DATA RECORDS START

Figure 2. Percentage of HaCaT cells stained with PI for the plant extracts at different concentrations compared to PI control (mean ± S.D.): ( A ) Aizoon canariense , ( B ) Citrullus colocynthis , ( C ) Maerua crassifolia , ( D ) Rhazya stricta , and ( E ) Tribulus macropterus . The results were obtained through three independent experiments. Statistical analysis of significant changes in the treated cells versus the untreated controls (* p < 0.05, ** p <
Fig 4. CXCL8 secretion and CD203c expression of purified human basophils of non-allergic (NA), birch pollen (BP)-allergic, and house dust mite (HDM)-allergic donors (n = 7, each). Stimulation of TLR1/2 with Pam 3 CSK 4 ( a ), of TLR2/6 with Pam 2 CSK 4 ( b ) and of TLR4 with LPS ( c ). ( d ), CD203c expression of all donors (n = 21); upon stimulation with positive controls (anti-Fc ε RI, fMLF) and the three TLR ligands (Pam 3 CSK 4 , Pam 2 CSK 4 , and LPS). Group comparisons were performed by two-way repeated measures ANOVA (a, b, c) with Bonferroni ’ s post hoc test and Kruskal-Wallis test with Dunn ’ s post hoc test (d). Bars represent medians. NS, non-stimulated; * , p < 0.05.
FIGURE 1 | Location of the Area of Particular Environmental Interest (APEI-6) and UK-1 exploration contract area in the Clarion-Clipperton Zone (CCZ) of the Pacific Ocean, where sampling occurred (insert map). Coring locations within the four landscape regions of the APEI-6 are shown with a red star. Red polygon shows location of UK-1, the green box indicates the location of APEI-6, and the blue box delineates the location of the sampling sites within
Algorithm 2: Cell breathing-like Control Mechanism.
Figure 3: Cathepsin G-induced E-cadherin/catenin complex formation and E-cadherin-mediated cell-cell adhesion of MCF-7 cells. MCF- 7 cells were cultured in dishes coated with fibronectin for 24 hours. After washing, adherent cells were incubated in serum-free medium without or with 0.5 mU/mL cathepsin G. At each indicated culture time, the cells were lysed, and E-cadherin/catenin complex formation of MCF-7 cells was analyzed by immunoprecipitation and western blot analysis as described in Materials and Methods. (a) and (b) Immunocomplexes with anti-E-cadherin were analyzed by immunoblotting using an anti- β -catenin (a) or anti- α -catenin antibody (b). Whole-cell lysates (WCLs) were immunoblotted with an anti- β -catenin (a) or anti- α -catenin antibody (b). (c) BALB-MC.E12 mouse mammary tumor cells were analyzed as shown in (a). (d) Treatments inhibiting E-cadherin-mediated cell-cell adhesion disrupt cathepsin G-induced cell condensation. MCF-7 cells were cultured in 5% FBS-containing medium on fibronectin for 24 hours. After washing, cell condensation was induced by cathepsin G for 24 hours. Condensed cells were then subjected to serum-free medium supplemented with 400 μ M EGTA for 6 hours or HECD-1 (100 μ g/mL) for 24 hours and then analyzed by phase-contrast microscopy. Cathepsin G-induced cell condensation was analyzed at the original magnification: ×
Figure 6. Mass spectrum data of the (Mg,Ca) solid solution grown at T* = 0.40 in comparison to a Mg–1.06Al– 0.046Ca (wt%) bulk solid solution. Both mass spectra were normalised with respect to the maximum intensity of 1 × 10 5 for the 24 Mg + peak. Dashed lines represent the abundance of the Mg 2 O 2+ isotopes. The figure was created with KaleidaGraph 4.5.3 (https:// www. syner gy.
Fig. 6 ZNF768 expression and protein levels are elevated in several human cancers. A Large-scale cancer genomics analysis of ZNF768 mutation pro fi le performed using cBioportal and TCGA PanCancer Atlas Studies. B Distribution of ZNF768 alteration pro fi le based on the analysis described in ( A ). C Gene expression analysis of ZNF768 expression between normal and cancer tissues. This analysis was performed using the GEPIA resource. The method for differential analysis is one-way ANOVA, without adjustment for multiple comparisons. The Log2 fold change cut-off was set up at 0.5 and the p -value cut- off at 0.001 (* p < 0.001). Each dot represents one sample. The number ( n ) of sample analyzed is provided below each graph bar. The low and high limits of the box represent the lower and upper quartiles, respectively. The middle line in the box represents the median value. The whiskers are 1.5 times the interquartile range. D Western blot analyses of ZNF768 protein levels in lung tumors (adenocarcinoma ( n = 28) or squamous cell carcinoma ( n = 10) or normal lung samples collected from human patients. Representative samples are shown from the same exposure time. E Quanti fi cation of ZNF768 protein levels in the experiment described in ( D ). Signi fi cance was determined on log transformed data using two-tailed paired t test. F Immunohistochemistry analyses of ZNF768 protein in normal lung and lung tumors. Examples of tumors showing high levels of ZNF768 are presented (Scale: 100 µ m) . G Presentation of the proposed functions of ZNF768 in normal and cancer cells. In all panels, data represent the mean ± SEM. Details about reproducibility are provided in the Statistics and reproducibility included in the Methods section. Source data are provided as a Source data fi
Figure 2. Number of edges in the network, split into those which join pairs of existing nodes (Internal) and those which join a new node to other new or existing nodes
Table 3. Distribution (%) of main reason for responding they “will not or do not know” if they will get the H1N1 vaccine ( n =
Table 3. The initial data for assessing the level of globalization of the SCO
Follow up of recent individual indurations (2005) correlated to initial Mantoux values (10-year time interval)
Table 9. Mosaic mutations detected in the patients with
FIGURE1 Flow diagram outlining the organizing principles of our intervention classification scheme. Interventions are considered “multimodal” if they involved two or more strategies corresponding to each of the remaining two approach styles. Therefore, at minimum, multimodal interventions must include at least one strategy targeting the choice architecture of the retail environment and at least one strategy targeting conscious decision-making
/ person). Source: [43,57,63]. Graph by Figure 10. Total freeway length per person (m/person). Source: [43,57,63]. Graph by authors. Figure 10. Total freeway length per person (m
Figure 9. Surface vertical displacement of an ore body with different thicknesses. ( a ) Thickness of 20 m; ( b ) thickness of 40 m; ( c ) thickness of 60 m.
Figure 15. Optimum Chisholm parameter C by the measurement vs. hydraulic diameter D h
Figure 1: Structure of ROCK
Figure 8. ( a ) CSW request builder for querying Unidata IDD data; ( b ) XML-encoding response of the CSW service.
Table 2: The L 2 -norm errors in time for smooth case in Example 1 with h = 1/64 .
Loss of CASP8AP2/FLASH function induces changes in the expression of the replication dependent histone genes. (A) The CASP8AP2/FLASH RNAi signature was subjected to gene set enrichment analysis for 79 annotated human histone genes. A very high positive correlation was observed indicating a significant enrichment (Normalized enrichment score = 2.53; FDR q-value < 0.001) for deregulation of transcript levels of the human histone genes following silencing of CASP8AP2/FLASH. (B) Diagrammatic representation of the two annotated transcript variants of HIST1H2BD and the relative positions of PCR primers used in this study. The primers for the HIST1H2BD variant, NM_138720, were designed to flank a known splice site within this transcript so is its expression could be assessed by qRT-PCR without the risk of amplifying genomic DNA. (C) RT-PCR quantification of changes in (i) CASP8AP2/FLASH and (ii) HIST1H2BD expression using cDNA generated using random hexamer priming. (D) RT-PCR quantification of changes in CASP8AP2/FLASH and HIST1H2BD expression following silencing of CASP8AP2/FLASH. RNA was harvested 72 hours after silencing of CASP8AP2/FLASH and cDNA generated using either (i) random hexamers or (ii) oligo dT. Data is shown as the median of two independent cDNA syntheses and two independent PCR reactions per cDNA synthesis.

DATA RECORDS END

### PROBLEM
Each line of the data above that contains the word "three" counts once; report the total and add nothing.

### YOUR SOLUTION
2